The course/workshop will be taught in English.
The Batch Rocket Mass Heater Experimentibuild will run in the summer of 2023. Dates are yet to be fixed, but if you’re interested in attending this course please contact us and let us know what dates would suit you best. We’ll try to reach a acceptable compromise for everyone.
The course is predominantly practical, though the relevant theory behind the workings of batch rocket mass heaters and cob building will also be taught.
In addition to the information given in the course itself, students will also have lifetime access to the quinta’s new online Student Forums with an ever-growing library of natural building-related resources, Q&A forums and the opportunity to keep in touch with fellow students.
The first part of the course will consist of building the experimental configuration of the ‘bell’ part of the stove, then testing it. We then take part of it down again, install the rocket stove core, then rebuild the bell according to the results of the experiment.
Cob building has it’s limitations. Free-standing cob structures need to be allowed time to dry down as we build so they have the structural strength to support the next ‘lift’ of wet cob. With 8 participants plus instructor and volunteers, we will likely have times when we’re forced to wait for the cob on the stove construction to firm up. While we wait, we will do some cob and earthen plastering on two other walls in the classroom.
We work Monday to Friday. Weekends are kept free for arrivals and departures and for exploring the area or enjoying the many other events and activities which go on here throughout the summer.
Please see the Accommodation page for details.

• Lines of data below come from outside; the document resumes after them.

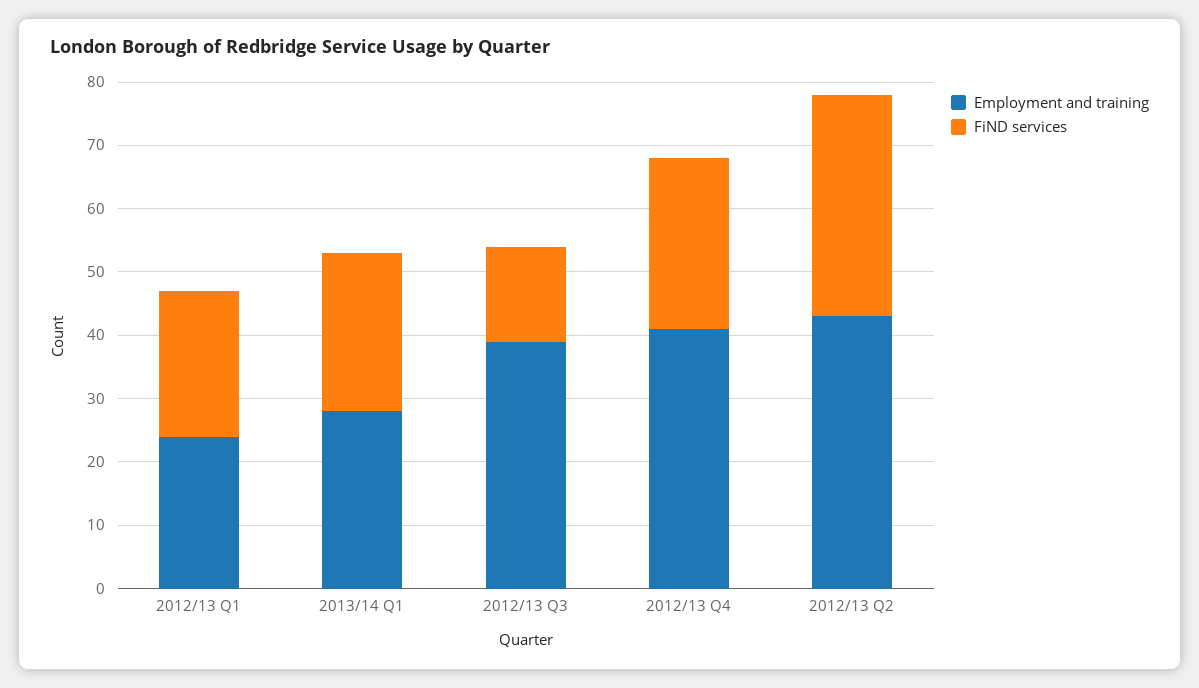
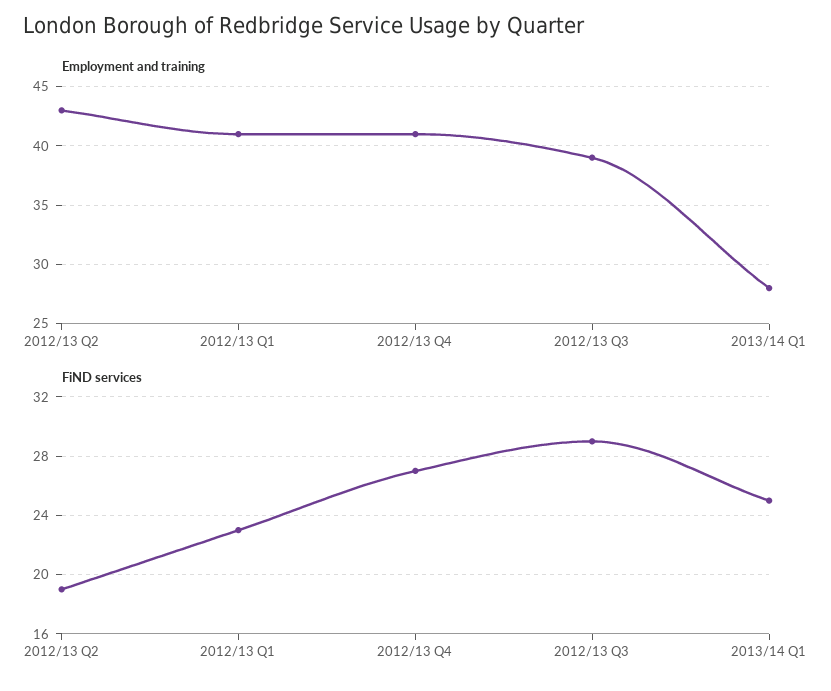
  {
    "Employment and training": {
-     "2012/13 Q1": 25,
+     "2012/13 Q1": 41,
      "2013/14 Q1": 28,
      "2012/13 Q3": 39,
      "2012/13 Q4": 41,
      "2012/13 Q2": 43
    },
    "FiND services": {
      "2012/13 Q1": 23,
      "2013/14 Q1": 25,
-     "2012/13 Q3": 15,
+     "2012/13 Q3": 29,
      "2012/13 Q4": 27,
-     "2012/13 Q2": 35
+     "2012/13 Q2": 19
    }
  }

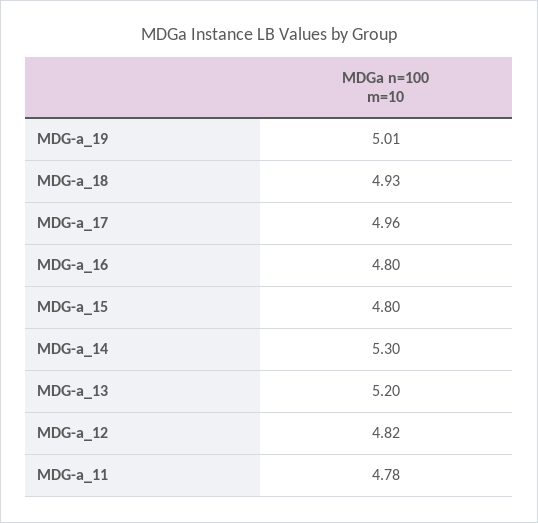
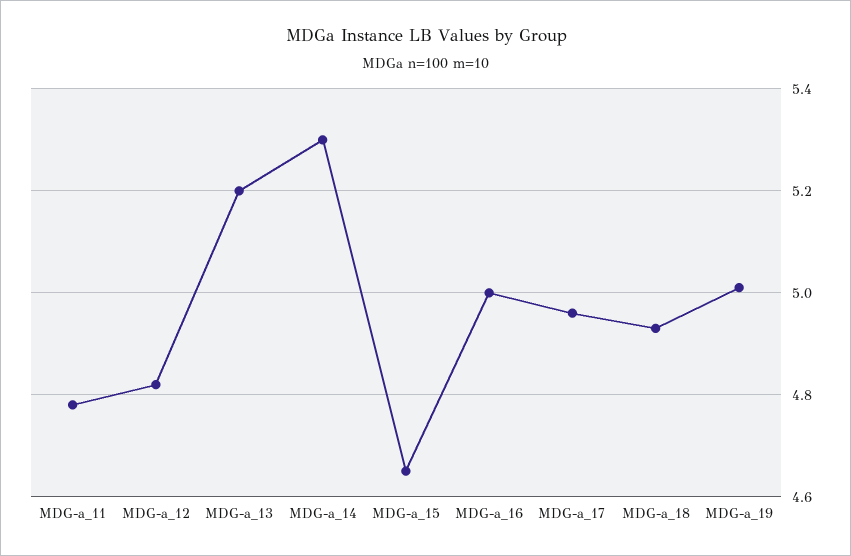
  {
    "MDG-a_19": 5.01,
    "MDG-a_18": 4.93,
    "MDG-a_17": 4.96,
-   "MDG-a_16": 4.8,
+   "MDG-a_16": 5,
-   "MDG-a_15": 4.8,
+   "MDG-a_15": 4.65,
    "MDG-a_14": 5.3,
    "MDG-a_13": 5.2,
    "MDG-a_12": 4.82,
    "MDG-a_11": 4.78
  }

At the end of the day, you can swim and relax at the river beach in the village below the quinta, take advantage of the free wifi at the open air café nearby, explore the area, meet the locals and other eco-residents, get involved in Benfeita events and generally experience life off grid in a still-beautiful mountain landscape, even though it was decimated by fires in October 2017.
€650 camping (please bring your own tent or camper van). The deposit payable at the time of registration is €80. The balance will be due on arrival.
Caravan supplement is €100/week. The rate for the caravan is the total rate and is the same regardless of whether 1, 2 or 3 people occupy it. The deposit is €15/week, also payable at registration, with the balance payable on arrival. (See Accommodation for more details.)
Prices include all meals. Please be sure to let us know of any special dietary requirements on the registration form.
Because of our small class sizes, our courses tend to fill up quickly. We do maintain waiting lists, but once the courses are advertised as full, it becomes much more difficult to find people to replace cancelled registrations, particularly the closer we get to the course dates. So please note that if you have to cancel for any reason other than government-mandated restrictions on travel we will refund 75% of your deposit provided we can fill your place. The refund can only be made once we’ve done so. Should travel restrictions prevent you attending, we will refund your deposit in full.
We make learning opportunities and the facilities at the quinta available in good faith, but at your own risk. Accidents happen so please make sure you have adequate and appropriate health and travel insurance and are covered against injury to others as well as yourself.
Getting to Quinta do Vale
See the Getting here page.
We will send out everyone’s contact details prior to arrival so participants can arrange car shares and pickups for getting here.
Should you need to be collected from the nearest long-distance bus stop at Catraia de Mouronho, which is half an hour’s drive from the quinta, we ask for a contribution of 15€ per journey.